[提取文本]
更新时间:2024-09-26
研究某个基因的功能较常用的手段是在宿主细胞中过表达或者沉默该基因,筛选稳定细胞株。毓秀生物针对难转染的细胞,建立了标准的转基因技术服务体系,可为您提供过表达、干扰稳转细胞株的构建服务。
稳定细胞株技术原理:
慢病毒几乎可以感染所有种类的细胞,并且在感染后可以整合到受感染细胞的基因组,进行长时间的稳定表达。利用慢病毒的特性,将外源DNA克隆到具有某种抗性的慢病毒载体中并感染宿主细胞,利用载体中所含的抗性标志进行筛选,可得到稳定表达或沉默特定基因的细胞株。
可选细胞:干细胞、肿瘤细胞、其它种类细胞株。
稳定细胞株服务流程:
一、过表达稳转细胞株构建
过表达稳转株是利用慢病毒介导的方式,病毒感染细胞后能整合到宿主细胞的基因组并稳定遗传,适合在各类细胞中稳定过量表达不同大小的外源基因。
过表达细胞株构建服务包括目的基因过表达慢病毒载体构建、病毒包装、细胞转染和筛选。您只需提供目的基因和需要构建的细胞系,我们将按照您的要求完成目的基因过表达细胞株的构建和检测,为您提供高质量的基因过表达稳转细胞株。
二、干扰稳转细胞株构建
shRNA干扰提供了一种经济、快捷、高效的抑制特异基因表达的技术手段,有助于研究该基因在生物模型系统中的作用,是研究基因功能的重要工具,并且逐步成为病毒性疾病、遗传性疾病以及肿瘤等的基因治疗研究的一种手段。
与化学合成siRNA和基于瞬时表达载体构建的shRNA相比,lentivirus-shRNA克隆经过慢病毒包装后,可有效感染一些难以转染的细胞系如原代细胞,悬浮细胞和处于非分裂状态的细胞,并且在感染后可以整合到宿主细胞的基因组,进行长时间的稳定表达。
备注:可根据客户需求选择不同的荧光和抗性。
[/提取文本]
[所给条目]
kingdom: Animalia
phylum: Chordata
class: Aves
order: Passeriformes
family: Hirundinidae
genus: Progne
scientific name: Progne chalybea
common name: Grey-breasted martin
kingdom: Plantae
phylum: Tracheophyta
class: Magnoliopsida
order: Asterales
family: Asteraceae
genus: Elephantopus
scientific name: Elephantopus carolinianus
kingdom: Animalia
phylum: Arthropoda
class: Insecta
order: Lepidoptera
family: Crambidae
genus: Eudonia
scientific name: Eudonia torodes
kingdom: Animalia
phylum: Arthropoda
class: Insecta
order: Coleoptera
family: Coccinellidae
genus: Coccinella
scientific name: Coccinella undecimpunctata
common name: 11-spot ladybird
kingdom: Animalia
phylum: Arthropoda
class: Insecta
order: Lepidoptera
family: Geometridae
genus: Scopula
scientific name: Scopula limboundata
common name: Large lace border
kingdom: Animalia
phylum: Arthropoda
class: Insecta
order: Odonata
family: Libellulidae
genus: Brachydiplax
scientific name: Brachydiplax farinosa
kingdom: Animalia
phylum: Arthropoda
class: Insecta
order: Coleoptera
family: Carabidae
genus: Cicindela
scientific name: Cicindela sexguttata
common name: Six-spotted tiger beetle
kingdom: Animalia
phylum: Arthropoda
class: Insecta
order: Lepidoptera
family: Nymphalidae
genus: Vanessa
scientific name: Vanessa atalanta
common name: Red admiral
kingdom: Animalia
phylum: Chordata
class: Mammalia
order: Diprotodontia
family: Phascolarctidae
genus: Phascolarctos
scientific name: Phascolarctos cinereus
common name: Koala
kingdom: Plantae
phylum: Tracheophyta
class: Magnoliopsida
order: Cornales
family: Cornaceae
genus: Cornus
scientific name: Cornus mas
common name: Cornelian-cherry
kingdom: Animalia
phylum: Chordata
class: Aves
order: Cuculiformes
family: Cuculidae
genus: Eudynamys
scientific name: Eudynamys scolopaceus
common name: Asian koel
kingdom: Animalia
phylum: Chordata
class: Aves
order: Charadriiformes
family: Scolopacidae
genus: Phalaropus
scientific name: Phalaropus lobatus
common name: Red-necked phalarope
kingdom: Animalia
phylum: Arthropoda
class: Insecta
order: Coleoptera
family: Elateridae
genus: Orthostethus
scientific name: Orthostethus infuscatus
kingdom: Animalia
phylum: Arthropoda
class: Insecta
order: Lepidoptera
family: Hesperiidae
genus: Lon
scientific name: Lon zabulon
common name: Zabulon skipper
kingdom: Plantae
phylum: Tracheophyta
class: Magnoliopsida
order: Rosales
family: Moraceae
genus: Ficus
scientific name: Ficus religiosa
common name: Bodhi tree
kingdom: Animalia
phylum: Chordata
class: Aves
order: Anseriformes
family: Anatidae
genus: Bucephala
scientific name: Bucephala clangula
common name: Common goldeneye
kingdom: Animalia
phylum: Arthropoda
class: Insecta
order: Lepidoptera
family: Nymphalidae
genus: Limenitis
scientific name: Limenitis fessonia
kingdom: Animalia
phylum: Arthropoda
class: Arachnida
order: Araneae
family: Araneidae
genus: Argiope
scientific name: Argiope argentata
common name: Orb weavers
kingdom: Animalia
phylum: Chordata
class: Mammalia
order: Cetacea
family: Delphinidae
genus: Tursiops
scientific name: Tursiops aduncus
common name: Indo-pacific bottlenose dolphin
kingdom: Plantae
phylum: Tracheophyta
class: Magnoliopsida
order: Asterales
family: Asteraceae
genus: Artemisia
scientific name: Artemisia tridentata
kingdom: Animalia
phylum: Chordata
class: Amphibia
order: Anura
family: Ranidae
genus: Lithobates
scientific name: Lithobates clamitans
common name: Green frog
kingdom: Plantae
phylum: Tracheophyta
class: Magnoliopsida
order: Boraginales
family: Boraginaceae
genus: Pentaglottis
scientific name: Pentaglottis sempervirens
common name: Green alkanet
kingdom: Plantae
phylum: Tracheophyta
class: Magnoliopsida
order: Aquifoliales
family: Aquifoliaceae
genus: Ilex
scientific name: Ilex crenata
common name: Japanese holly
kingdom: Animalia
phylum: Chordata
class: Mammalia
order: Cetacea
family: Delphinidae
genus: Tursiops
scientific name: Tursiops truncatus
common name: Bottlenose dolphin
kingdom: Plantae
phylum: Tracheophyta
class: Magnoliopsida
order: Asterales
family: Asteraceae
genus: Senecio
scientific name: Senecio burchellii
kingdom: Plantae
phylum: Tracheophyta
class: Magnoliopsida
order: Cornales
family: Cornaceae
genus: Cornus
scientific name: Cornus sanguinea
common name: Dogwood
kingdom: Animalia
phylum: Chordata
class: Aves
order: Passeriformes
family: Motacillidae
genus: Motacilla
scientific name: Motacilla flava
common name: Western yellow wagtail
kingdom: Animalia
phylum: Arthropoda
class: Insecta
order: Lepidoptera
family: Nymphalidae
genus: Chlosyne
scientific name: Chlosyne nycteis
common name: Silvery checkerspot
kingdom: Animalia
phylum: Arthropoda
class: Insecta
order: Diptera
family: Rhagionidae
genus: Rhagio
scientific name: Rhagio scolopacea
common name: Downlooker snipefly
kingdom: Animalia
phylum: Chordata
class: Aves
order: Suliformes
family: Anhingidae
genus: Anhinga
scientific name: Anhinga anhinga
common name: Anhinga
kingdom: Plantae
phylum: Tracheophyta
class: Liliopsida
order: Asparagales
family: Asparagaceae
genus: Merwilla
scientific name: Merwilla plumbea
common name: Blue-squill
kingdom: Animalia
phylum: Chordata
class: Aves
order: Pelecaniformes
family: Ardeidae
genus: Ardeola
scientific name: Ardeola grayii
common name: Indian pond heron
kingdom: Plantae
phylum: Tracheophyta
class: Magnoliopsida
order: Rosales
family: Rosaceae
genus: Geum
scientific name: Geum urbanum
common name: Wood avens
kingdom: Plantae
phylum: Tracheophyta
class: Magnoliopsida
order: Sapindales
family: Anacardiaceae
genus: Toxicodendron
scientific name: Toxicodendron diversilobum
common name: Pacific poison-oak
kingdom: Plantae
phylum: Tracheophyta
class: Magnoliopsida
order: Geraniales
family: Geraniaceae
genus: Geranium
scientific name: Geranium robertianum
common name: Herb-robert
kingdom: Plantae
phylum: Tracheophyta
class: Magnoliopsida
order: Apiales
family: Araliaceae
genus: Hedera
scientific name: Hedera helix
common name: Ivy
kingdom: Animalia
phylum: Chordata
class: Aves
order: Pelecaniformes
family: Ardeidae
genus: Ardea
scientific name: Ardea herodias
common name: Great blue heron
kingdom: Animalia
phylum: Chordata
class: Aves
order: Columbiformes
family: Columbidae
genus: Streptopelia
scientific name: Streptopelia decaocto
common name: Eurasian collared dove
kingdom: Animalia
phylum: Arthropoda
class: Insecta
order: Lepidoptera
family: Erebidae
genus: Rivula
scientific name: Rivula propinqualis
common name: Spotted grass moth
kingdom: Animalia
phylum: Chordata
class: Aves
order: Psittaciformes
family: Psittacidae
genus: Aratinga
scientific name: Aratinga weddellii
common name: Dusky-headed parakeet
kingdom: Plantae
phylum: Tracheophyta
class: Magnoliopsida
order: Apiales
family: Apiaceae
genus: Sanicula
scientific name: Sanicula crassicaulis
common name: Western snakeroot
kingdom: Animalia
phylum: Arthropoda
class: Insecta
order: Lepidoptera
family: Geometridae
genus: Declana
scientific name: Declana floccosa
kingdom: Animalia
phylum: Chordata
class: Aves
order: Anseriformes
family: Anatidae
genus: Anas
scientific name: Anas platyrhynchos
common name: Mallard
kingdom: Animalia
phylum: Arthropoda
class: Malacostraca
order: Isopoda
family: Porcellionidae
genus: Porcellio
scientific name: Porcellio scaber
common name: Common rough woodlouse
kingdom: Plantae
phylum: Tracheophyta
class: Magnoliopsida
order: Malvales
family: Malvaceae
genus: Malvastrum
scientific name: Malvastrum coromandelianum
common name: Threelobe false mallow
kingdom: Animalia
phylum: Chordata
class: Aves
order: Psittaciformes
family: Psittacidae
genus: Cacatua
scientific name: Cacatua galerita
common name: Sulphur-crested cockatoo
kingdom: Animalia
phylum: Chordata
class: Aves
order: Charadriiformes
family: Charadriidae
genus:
[/所给条目]
*任务 1*.
请改写提取文本中从“可选细胞:干细胞、肿瘤细胞、其它种类细胞株。”起到“宿主细胞的基因组,进行长时间的稳定表达。”为止（含首尾）的部分，把其中的“稳转细胞株”一律换成“稳定转染细胞株”。
*任务 2*.
提取文本列出的可选细胞有哪几类？

*回答 1*.
可选细胞:干细胞、肿瘤细胞、其它种类细胞株。
稳定细胞株服务流程:
一、过表达稳定转染细胞株构建
过表达稳转株是利用慢病毒介导的方式,病毒感染细胞后能整合到宿主细胞的基因组并稳定遗传,适合在各类细胞中稳定过量表达不同大小的外源基因。
过表达细胞株构建服务包括目的基因过表达慢病毒载体构建、病毒包装、细胞转染和筛选。您只需提供目的基因和需要构建的细胞系,我们将按照您的要求完成目的基因过表达细胞株的构建和检测,为您提供高质量的基因过表达稳定转染细胞株。
二、干扰稳定转染细胞株构建
shRNA干扰提供了一种经济、快捷、高效的抑制特异基因表达的技术手段,有助于研究该基因在生物模型系统中的作用,是研究基因功能的重要工具,并且逐步成为病毒性疾病、遗传性疾病以及肿瘤等的基因治疗研究的一种手段。
与化学合成siRNA和基于瞬时表达载体构建的shRNA相比,lentivirus-shRNA克隆经过慢病毒包装后,可有效感染一些难以转染的细胞系如原代细胞,悬浮细胞和处于非分裂状态的细胞,并且在感染后可以整合到宿主细胞的基因组,进行长时间的稳定表达。

*回答 2*.
干细胞、肿瘤细胞和其它种类细胞株。